After the M/V Fury fiasco, Ferraro purchased a small licensed AM station, WHVW in Hyde Park, New York.

In 1998, after a decade of lobbying and another threatened off shore broadcasting effort, Weiner was granted a license for shortwave station WBCQ and AM station WREM in Monticello, Maine.

Programming on WBCQ is an eclectic mix of music, plus brokered religious and political programming. Some former radio pirates produce shows on WBCQ as well.

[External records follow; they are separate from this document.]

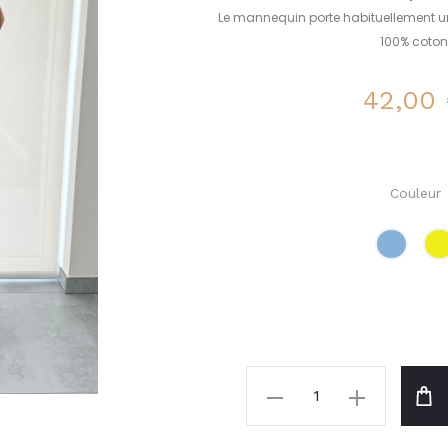
Le mannequin porte habituellement un
100% coton
42,00
Couleur
quantité
de
Ensemble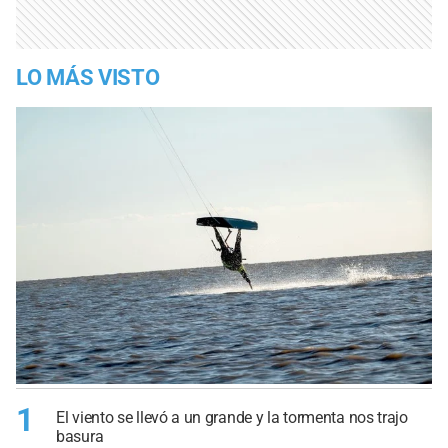
LO MÁS VISTO
1
El viento se llevó a un grande y la tormenta nos trajo
basura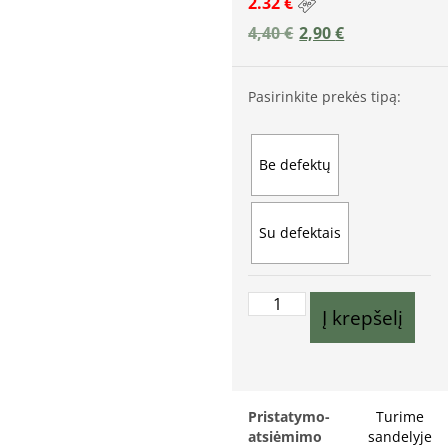
2.32 €
4,40
€
2,90
€
Pasirinkite prekės tipą:
Be defektų
Su defektais
Į krepšelį
Pristatymo-
Turime
atsiėmimo
sandelyje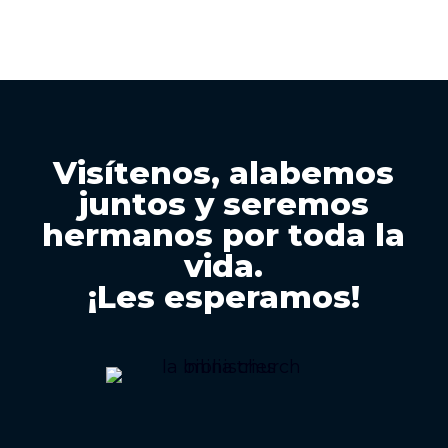
Visítenos, alabemos
juntos y seremos
hermanos por toda la
vida.
¡Les esperamos!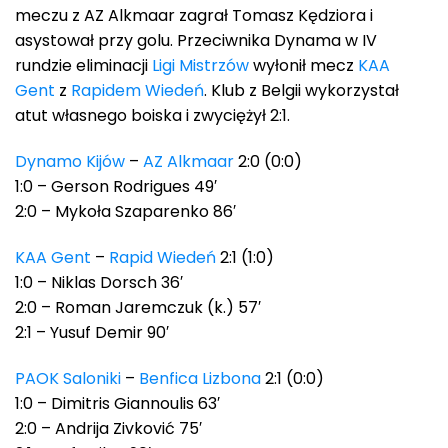
meczu z AZ Alkmaar zagrał Tomasz Kędziora i
asystował przy golu. Przeciwnika Dynama w IV
rundzie eliminacji
Ligi Mistrzów
wyłonił mecz
KAA
Gent
z
Rapidem Wiedeń
. Klub z Belgii wykorzystał
atut własnego boiska i zwyciężył 2:1.
Dynamo Kijów
–
AZ Alkmaar
2:0 (0:0)
1:0 – Gerson Rodrigues 49′
2:0 – Mykoła Szaparenko 86′
KAA Gent
–
Rapid Wiedeń
2:1 (1:0)
1:0 – Niklas Dorsch 36′
2:0 – Roman Jaremczuk (k.) 57′
2:1 – Yusuf Demir 90′
PAOK Saloniki
–
Benfica Lizbona
2:1 (0:0)
1:0 – Dimitris Giannoulis 63′
2:0 – Andrija Zivković 75′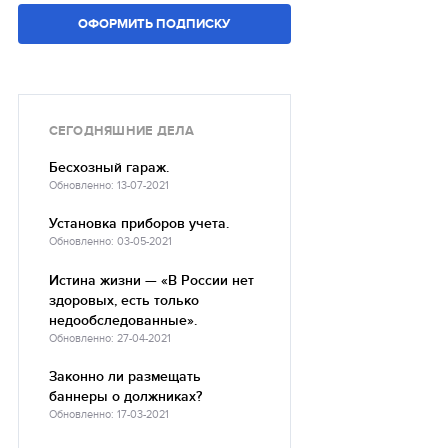
ОФОРМИТЬ ПОДПИСКУ
СЕГОДНЯШНИЕ ДЕЛА
Бесхозный гараж.
Обновленно: 13-07-2021
Установка приборов учета.
Обновленно: 03-05-2021
Истина жизни — «В России нет
здоровых, есть только
недообследованные».
Обновленно: 27-04-2021
Законно ли размещать
баннеры о должниках?
Обновленно: 17-03-2021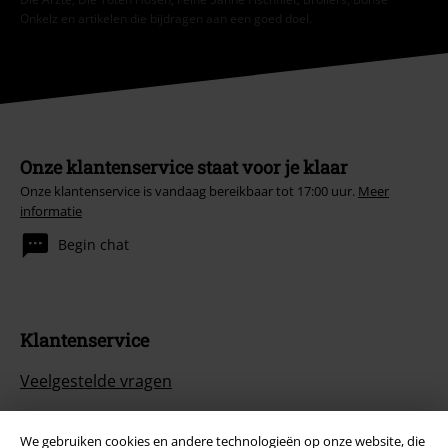
Onkelz en artikelen die bijdragen aan een goed doel.
Onze klantenservice staat voor je klaar
Onze klantenservice is vandaag bereikbaar tot 17:00 uur.
Meer
informatie
Begin chat
Klantenservice
Veelgestelde vragen
Retourvoorwaarden
We gebruiken cookies en andere technologieën op onze website, die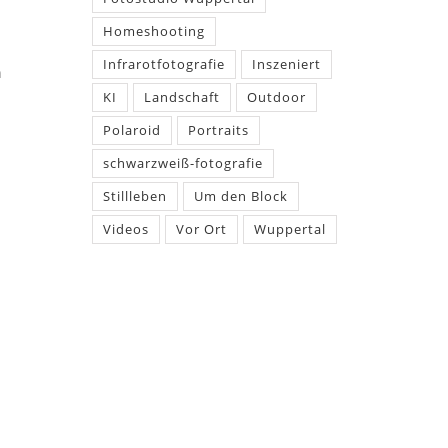
Homeshooting
Infrarotfotografie
Inszeniert
h
KI
Landschaft
Outdoor
Polaroid
Portraits
schwarzweiß-fotografie
Stillleben
Um den Block
Videos
Vor Ort
Wuppertal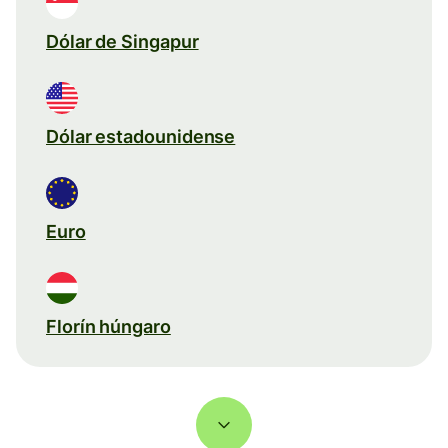
Dólar de Singapur
Dólar estadounidense
Euro
Florín húngaro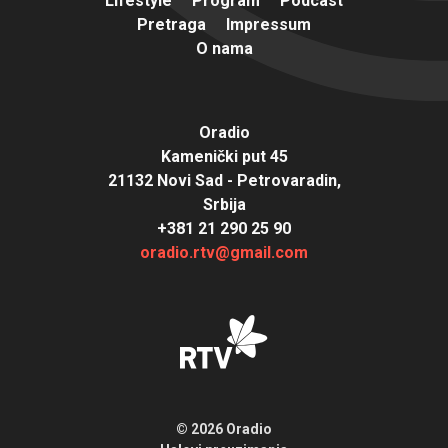
Lifestyle
Program
Podcast
Pretraga
Impressum
O nama
Oradio
Kamenički put 45
21132 Novi Sad - Petrovaradin,
Srbija
+381 21 290 25 90
oradio.rtv@gmail.com
© 2026 Oradio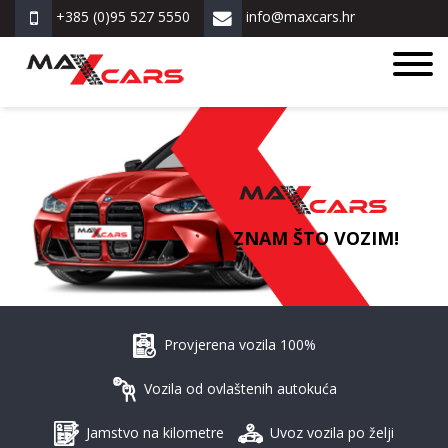
+385 (0)95 527 5550
info@maxcars.hr
ZNAM ŠTO VOZIM!
Provjerena vozila 100%
Vozila od ovlaštenih autokuća
Jamstvo na kilometre
Uvoz vozila po želji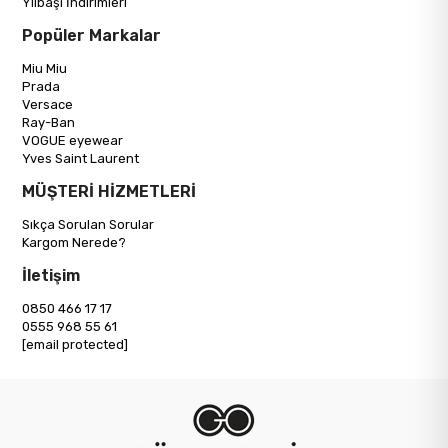
Yılbaşı İndirimleri
Popüler Markalar
Miu Miu
Prada
Versace
Ray-Ban
VOGUE eyewear
Yves Saint Laurent
MÜŞTERİ HİZMETLERİ
Sıkça Sorulan Sorular
Kargom Nerede?
İletişim
0850 466 17 17
0555 968 55 61
[email protected]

WREM is now known as WXME, simulcasting WSKW Skowhegan, Maine, an oldies formatted station previous formats on WXME include news/talk, simulcasting Caribou-based music Channel X Radio under the call letters WCXH and as WREM rebroadcast the talk programming of Presque Isle’s WEGP. Having received a license after years of battling the FCC has brought more criticism from pirate radio enthusiasts. Also criticized has been Weiner’s sale of airtime on WBCQ to the incendiary government informant Hal Turner and radio preacher Brother Stair.

WBCQ’s first service operated on 7415 kHz, a frequency that was the most popular for shortwave pirates in the early to mid-1990s.

We’re on his AM station, I’ve talked to him - good guy with a cool history.

It doesn’t have to be new to work. Ask Edison.